Hyperparameters Searching
GridSearchCV will be used to obtain better hyperparamters and train more effectively. The optimal hyperparameters found are:
- max_depth: 22
- max_features: sqrt
- min_samples_split: 10
- n_estimators: 122
Model Performance
Train RMSE: 3593.13972810358 Test RMSE: 7954.385910146231
| Baseline Train Predicted Duration | Final Train Predicted Duration | Actual Duration | |
|---|---|---|---|
| 1484 | 1696.929466 | 1064.502460 | 1895.0 |
| 1279 | 1696.929466 | 3291.529008 | 4605.0 |
| 1152 | 1696.929466 | 285.622604 | 249.0 |
| 914 | 4025.372307 | 5781.134054 | 1044.0 |
| 1505 | 1750.409304 | 499.433308 | 103.0 |
| … | … | … | … |
| Baseline Test Predicted Duration | Final Test Predicted Duration | Actual Duration | |
|---|---|---|---|
| 1478 | 2986.133051 | 44.929826 | 77.0 |
| 371 | 2807.566034 | 1187.522924 | 360.0 |
| 1157 | 1696.929466 | 6467.448835 | 5160.0 |
| 1034 | 4000.567202 | 1341.313430 | 182.0 |
| 1330 | 2675.564788 | 1323.058217 | 1337.0 |
| … | … | … | … |
| Train (Baseline) | Test (Baseline) | Train (Final) | Test (Final) | |
|---|---|---|---|---|
| RMSE | 4916.138668 | 8312.67577 | 3593.139728 | 7954.38591 |
The final model is considered an improvement, as both the training and testing RMSE are lower (training RMSE lowered by ~1300 minutes and testing RMSE lowered by ~400 minutes). However, the testing RMSE is still significantly higher than the training RMSE, indicating that the model is overfit to the training data (although the overfit is less extreme than in the baseline model).
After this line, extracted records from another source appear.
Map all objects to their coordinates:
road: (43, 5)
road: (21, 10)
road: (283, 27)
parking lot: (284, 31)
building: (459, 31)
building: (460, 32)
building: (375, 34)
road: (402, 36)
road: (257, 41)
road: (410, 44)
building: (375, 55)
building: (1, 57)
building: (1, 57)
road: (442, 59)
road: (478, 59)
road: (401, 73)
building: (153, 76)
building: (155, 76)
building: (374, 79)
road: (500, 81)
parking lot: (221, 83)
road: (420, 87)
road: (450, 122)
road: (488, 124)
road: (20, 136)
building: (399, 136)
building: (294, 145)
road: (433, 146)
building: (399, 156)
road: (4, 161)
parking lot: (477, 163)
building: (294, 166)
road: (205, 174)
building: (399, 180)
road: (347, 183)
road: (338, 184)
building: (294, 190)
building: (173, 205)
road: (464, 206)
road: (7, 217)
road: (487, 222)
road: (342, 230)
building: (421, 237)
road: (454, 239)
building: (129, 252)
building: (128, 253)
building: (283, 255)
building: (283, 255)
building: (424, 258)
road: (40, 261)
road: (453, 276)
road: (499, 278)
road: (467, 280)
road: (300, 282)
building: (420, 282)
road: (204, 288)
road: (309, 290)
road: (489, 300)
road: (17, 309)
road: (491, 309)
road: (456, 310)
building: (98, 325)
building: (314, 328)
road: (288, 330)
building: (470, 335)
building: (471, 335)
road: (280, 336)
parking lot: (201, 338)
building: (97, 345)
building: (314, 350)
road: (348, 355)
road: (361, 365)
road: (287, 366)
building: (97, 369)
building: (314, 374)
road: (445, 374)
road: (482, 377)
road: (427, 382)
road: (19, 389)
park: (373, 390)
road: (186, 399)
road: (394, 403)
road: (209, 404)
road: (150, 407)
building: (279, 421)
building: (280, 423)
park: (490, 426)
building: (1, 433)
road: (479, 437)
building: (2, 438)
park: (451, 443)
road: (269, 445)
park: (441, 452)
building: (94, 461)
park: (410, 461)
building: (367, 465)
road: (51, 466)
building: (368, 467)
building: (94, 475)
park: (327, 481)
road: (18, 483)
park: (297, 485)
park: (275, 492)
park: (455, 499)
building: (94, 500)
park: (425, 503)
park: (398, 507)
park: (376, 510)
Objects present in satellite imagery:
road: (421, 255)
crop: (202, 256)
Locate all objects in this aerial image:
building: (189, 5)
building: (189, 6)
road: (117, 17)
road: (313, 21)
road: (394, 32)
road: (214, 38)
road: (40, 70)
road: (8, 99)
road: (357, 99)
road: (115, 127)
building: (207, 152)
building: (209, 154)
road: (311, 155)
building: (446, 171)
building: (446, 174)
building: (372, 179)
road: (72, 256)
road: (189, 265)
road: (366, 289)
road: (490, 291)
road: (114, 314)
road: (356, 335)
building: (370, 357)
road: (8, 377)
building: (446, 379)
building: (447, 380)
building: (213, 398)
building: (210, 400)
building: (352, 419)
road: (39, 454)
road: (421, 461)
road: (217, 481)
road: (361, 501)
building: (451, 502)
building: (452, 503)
Overall, it appears that incorporating additional features (which include more information and help fit the model better) and optimizing hyperparameters enhanced the final model performance.
Fairness Analysis
To assess whether the model is fair, the test dataset is categorized into two groups: normal climate (‘CLIMATE.CATEGORY’ == ‘normal’) vs extreme climate (‘CLIMATE.CATEGORY == ‘warm’ or ‘cold’). To answer the question “Does my model perform worse for normal climates than it does for extreme climates?”, a permutation test will be conducted.
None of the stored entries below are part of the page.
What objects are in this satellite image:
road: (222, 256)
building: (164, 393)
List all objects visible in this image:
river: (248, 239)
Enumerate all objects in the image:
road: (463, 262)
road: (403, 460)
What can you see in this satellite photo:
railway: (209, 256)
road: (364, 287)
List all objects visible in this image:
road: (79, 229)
Null Hypothesis: The model is fair and its RMSE for both groups (normal vs hot/cold) is roughly the same, and any differences are due to random chance.
Alternative Hypothesis: The model is unfair and its RMSE for normal climates is higher than its RMSE for extreme climates.
Test Statistic: Absolute difference in RMSE between the ‘normal’ and combined ‘cold’/’hot’ climate categories
Significance level: 0.05
P-value: 0.931
The resulting p-value of 0.931 leads us to fail to reject the null hypothesis and conclude that the model is fair. Of course, since statistical tests were performed and not randomized controlled trials, the results of the test aren’t proven to be 100% true.